• [Work task] Return all entries precisely as they stand, without the images.

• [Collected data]
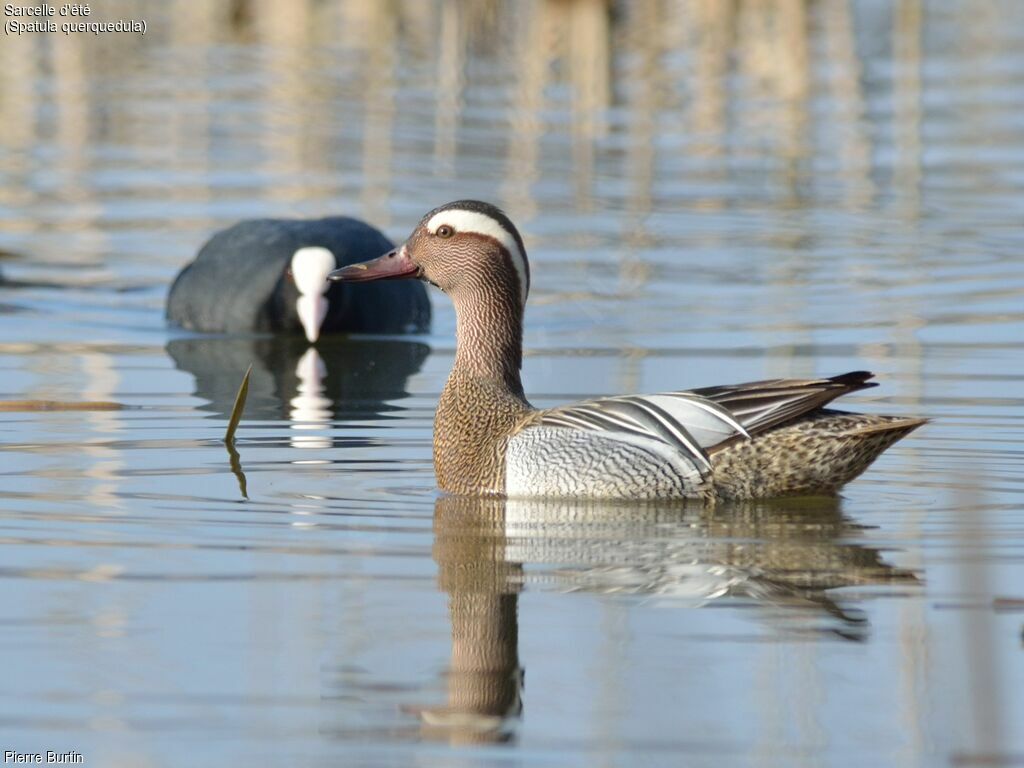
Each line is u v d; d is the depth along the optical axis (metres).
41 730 8.12
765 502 12.30
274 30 36.03
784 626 9.54
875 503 12.25
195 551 10.88
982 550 10.95
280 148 28.02
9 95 31.05
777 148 28.66
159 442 13.98
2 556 10.68
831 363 16.88
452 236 13.49
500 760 7.91
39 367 17.06
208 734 8.12
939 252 22.55
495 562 10.75
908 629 9.45
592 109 30.88
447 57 32.12
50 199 24.98
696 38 34.62
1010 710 8.38
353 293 19.75
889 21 36.72
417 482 12.98
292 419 15.02
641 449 12.23
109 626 9.45
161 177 26.28
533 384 16.09
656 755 7.95
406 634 9.39
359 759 7.91
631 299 20.17
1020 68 34.59
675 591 10.17
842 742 8.03
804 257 22.30
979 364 16.69
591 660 9.09
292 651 9.11
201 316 19.75
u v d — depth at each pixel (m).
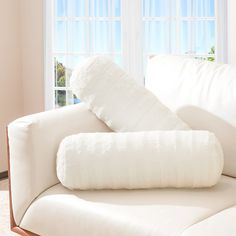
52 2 3.62
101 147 1.65
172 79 2.11
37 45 3.57
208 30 3.56
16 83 3.59
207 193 1.66
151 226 1.43
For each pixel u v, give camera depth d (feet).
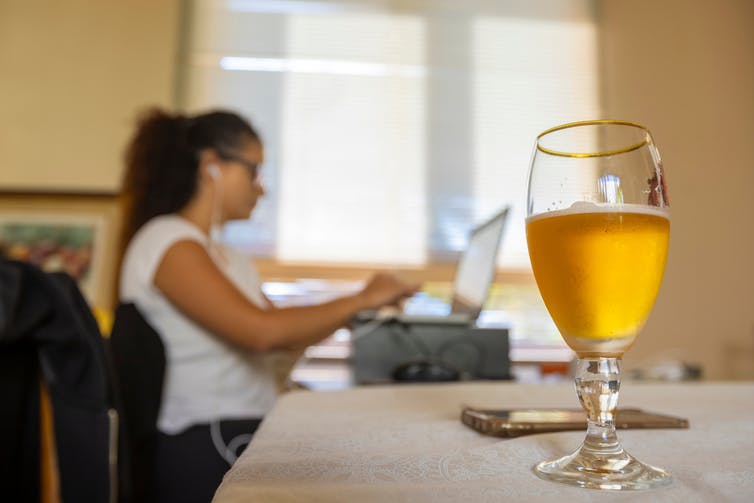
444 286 7.60
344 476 0.78
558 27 8.53
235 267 3.68
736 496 0.69
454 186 7.91
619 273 0.85
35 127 7.35
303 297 7.45
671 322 7.74
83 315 1.95
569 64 8.42
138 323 2.75
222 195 3.62
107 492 1.86
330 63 8.11
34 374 1.83
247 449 0.97
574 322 0.88
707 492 0.70
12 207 7.12
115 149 7.37
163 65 7.70
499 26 8.46
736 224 8.13
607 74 8.43
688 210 8.09
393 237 7.70
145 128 3.76
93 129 7.41
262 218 7.54
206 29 7.97
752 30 8.83
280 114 7.88
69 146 7.33
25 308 1.67
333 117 7.95
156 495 2.57
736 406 1.54
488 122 8.14
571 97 8.32
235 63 7.93
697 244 8.00
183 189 3.53
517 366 7.36
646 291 0.87
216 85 7.82
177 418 2.85
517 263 7.76
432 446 0.99
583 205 0.87
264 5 8.16
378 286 3.60
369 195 7.79
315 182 7.74
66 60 7.57
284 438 1.06
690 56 8.61
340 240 7.63
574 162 0.91
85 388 1.84
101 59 7.62
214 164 3.59
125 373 2.64
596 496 0.69
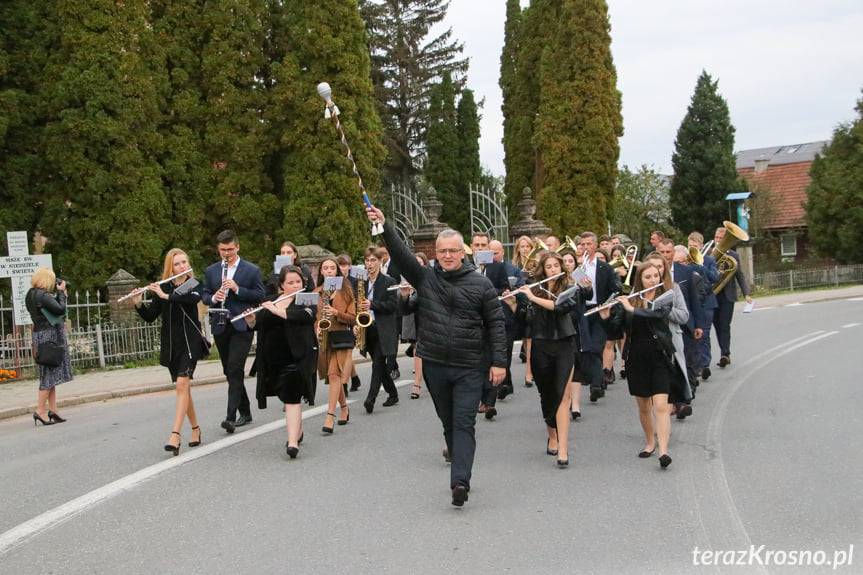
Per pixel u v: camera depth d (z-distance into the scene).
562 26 27.44
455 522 5.68
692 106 42.00
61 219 18.58
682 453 7.56
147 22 20.16
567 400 7.29
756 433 8.23
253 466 7.34
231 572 4.82
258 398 7.64
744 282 12.80
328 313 8.66
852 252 36.75
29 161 18.48
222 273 8.86
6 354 13.87
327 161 21.25
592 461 7.36
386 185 39.75
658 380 7.05
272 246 21.81
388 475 6.96
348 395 11.26
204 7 21.22
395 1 42.91
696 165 41.28
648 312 7.00
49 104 18.50
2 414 10.65
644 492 6.33
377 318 9.82
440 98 37.56
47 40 18.73
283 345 7.58
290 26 21.67
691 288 10.23
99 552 5.23
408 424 9.16
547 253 7.53
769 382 11.32
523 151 33.06
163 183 20.42
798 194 46.28
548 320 7.29
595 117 26.98
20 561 5.11
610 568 4.78
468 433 6.07
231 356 8.82
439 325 6.17
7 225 18.16
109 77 18.64
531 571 4.75
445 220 36.91
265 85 22.58
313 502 6.20
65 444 8.60
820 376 11.64
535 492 6.40
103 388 12.48
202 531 5.58
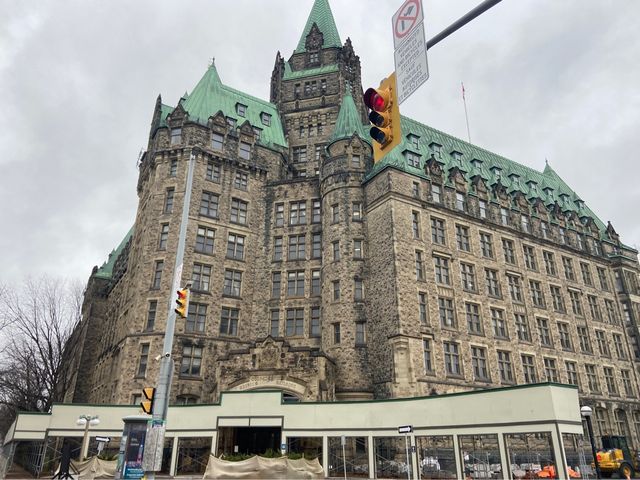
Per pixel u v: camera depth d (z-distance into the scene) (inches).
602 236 2684.5
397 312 1663.4
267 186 2181.3
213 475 1103.0
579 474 1213.7
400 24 433.7
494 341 1903.3
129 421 987.3
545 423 1080.2
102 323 2994.6
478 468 1217.4
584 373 2161.7
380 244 1825.8
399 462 1294.3
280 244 2068.2
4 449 1903.3
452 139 2493.8
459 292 1884.8
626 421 2212.1
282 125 2524.6
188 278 1865.2
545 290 2198.6
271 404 1428.4
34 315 2522.1
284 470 1136.2
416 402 1327.5
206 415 1444.4
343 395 1665.8
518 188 2471.7
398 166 1898.4
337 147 2076.8
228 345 1855.3
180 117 2113.7
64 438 1504.7
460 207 2080.5
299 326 1913.1
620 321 2491.4
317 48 2763.3
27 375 2484.0
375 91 459.8
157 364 1720.0
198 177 2015.3
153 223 1937.7
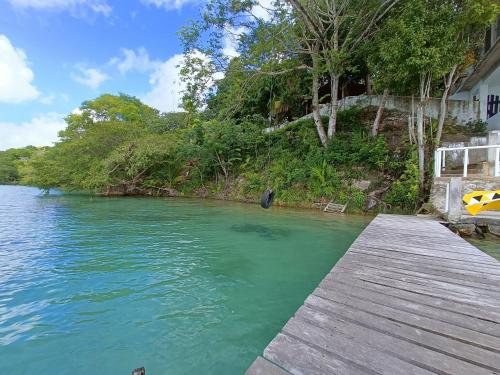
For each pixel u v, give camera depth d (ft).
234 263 16.40
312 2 39.37
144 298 11.79
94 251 18.84
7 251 18.78
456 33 27.14
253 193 52.47
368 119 50.11
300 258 17.43
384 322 6.46
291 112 65.87
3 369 7.45
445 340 5.73
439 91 41.68
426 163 32.91
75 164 62.75
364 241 15.34
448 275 9.87
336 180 40.63
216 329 9.48
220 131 59.00
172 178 68.90
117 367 7.60
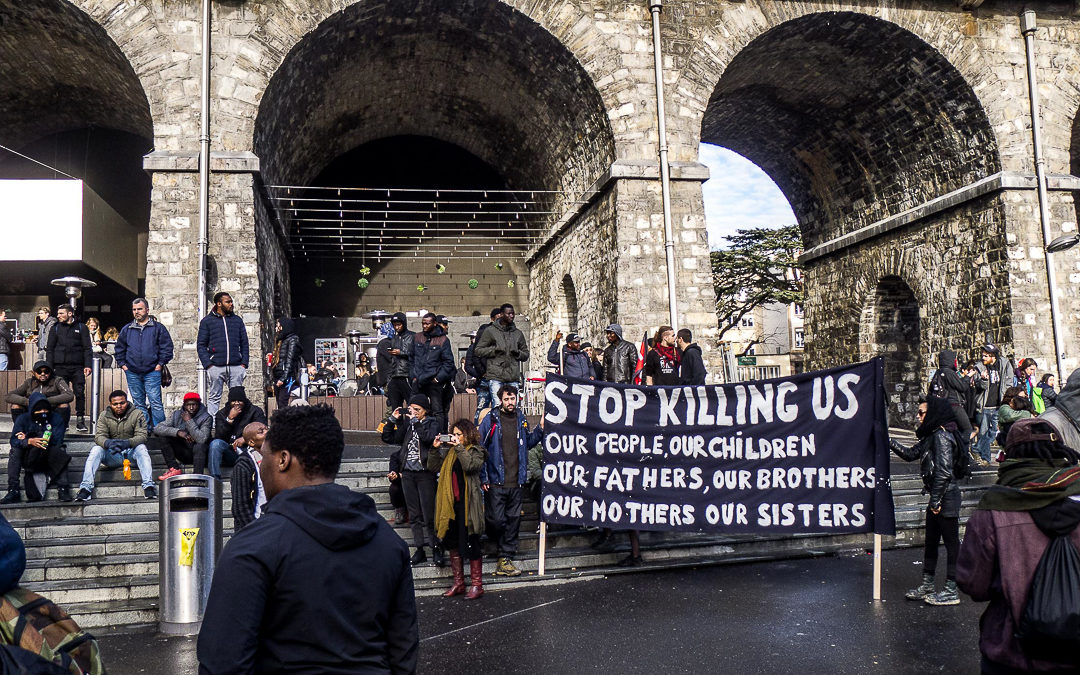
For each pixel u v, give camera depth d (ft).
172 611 23.35
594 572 29.01
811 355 83.46
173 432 31.68
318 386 57.77
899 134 68.23
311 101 62.23
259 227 52.85
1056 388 56.75
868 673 18.62
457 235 85.40
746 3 57.93
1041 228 58.49
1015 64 60.64
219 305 37.81
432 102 74.18
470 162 85.40
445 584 27.68
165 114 50.49
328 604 7.68
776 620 23.04
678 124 56.95
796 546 33.04
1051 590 9.60
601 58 56.39
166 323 48.78
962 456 24.35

• [Task response]
Each line is u v d; d is the depth along the optical axis (metres).
41 730 8.12
765 502 12.30
274 30 36.03
784 626 9.54
875 503 12.25
195 551 10.88
982 550 10.95
280 148 28.02
9 95 31.05
777 148 28.66
159 442 13.98
2 556 10.68
831 363 16.88
452 236 13.49
500 760 7.91
39 367 17.06
208 734 8.12
939 252 22.55
495 562 10.75
908 629 9.45
592 109 30.88
447 57 32.12
50 199 24.98
696 38 34.62
1010 710 8.38
353 293 19.75
889 21 36.72
417 482 12.98
292 419 15.02
641 449 12.23
109 626 9.45
161 177 26.28
533 384 16.09
656 755 7.95
406 634 9.39
359 759 7.91
631 299 20.17
1020 68 34.59
675 591 10.17
842 742 8.03
804 257 22.30
979 364 16.69
591 660 9.09
292 651 9.11
201 316 19.75
u v d — depth at each pixel (m).
52 2 3.62
101 147 1.65
172 79 2.11
37 45 3.57
208 30 3.56
16 83 3.59
207 193 1.66
151 226 1.43
For each pixel u v, give camera depth d (feet).
444 286 7.60
344 476 0.78
558 27 8.53
235 267 3.68
736 496 0.69
454 186 7.91
619 273 0.85
35 127 7.35
303 297 7.45
671 322 7.74
83 315 1.95
569 64 8.42
138 323 2.75
222 195 3.62
107 492 1.86
330 63 8.11
34 374 1.83
247 449 0.97
574 322 0.88
707 492 0.70
12 207 7.12
115 149 7.37
163 65 7.70
499 26 8.46
736 224 8.13
607 74 8.43
688 210 8.09
393 237 7.70
145 128 3.76
93 129 7.41
262 218 7.54
206 29 7.97
752 30 8.83
280 114 7.88
69 146 7.33
25 308 1.67
333 117 7.95
156 495 2.57
736 406 1.54
488 122 8.14
571 97 8.32
235 63 7.93
697 244 8.00
183 189 3.53
517 366 7.36
646 291 0.87
216 85 7.82
177 418 2.85
517 263 7.76
432 446 0.99
583 205 0.87
264 5 8.16
378 286 3.60
369 195 7.79
315 182 7.74
66 60 7.57
284 438 1.06
690 56 8.61
340 240 7.63
574 162 0.91
85 388 1.84
101 59 7.62
214 164 3.59
125 373 2.64
596 496 0.69
Per pixel u v: camera depth d (z-distance into the scene).
562 26 27.44
455 522 5.68
692 106 42.00
61 219 18.58
682 453 7.56
147 22 20.16
567 400 7.29
756 433 8.23
253 466 7.34
231 572 4.82
258 398 7.64
744 282 12.80
328 313 8.66
852 252 36.75
29 161 18.48
222 273 8.86
6 354 13.87
327 161 21.25
592 461 7.36
386 185 39.75
658 380 7.05
272 246 21.81
388 475 6.96
348 395 11.26
204 7 21.22
395 1 42.91
696 165 41.28
648 312 7.00
49 104 18.50
2 414 10.65
644 492 6.33
377 318 9.82
440 98 37.56
47 40 18.73
283 345 7.58
290 26 21.67
691 288 10.23
99 552 5.23
408 424 9.16
547 253 7.53
769 382 11.32
523 151 33.06
163 183 20.42
798 194 46.28
548 320 7.29
595 117 26.98
20 561 5.11
610 568 4.78
468 433 6.07
231 356 8.82
439 325 6.17
7 225 18.16
109 77 18.64
531 571 4.75
445 220 36.91
265 85 22.58
313 502 6.20
65 444 8.60
820 376 11.64
535 492 6.40
103 388 12.48
202 531 5.58
Per pixel u v: camera depth d (z-distance into the scene) (inches).
602 236 2684.5
397 312 1663.4
267 186 2181.3
213 475 1103.0
579 474 1213.7
400 24 433.7
494 341 1903.3
129 421 987.3
545 423 1080.2
102 323 2994.6
478 468 1217.4
584 373 2161.7
380 244 1825.8
399 462 1294.3
280 244 2068.2
4 449 1903.3
452 139 2493.8
459 292 1884.8
626 421 2212.1
282 125 2524.6
188 278 1865.2
545 290 2198.6
271 404 1428.4
34 315 2522.1
284 470 1136.2
416 402 1327.5
206 415 1444.4
343 395 1665.8
518 188 2471.7
398 166 1898.4
337 147 2076.8
228 345 1855.3
180 117 2113.7
64 438 1504.7
460 207 2080.5
299 326 1913.1
620 321 2491.4
317 48 2763.3
27 375 2484.0
375 91 459.8
157 364 1720.0
198 177 2015.3
153 223 1937.7
For each pixel u v, give camera depth d (ft).
234 263 16.40
312 2 39.37
144 298 11.79
94 251 18.84
7 251 18.78
456 33 27.14
253 193 52.47
368 119 50.11
300 258 17.43
384 322 6.46
291 112 65.87
3 369 7.45
445 340 5.73
439 91 41.68
426 163 32.91
75 164 62.75
364 241 15.34
448 275 9.87
336 180 40.63
216 329 9.48
220 131 59.00
172 178 68.90
117 367 7.60
For each pixel u v, give camera depth d (ft).
172 611 23.35
594 572 29.01
811 355 83.46
173 432 31.68
318 386 57.77
899 134 68.23
311 101 62.23
259 227 52.85
1056 388 56.75
868 673 18.62
457 235 85.40
746 3 57.93
1041 228 58.49
1015 64 60.64
219 305 37.81
432 102 74.18
470 162 85.40
445 584 27.68
165 114 50.49
328 604 7.68
776 620 23.04
678 124 56.95
796 546 33.04
1051 590 9.60
601 58 56.39
166 323 48.78
962 456 24.35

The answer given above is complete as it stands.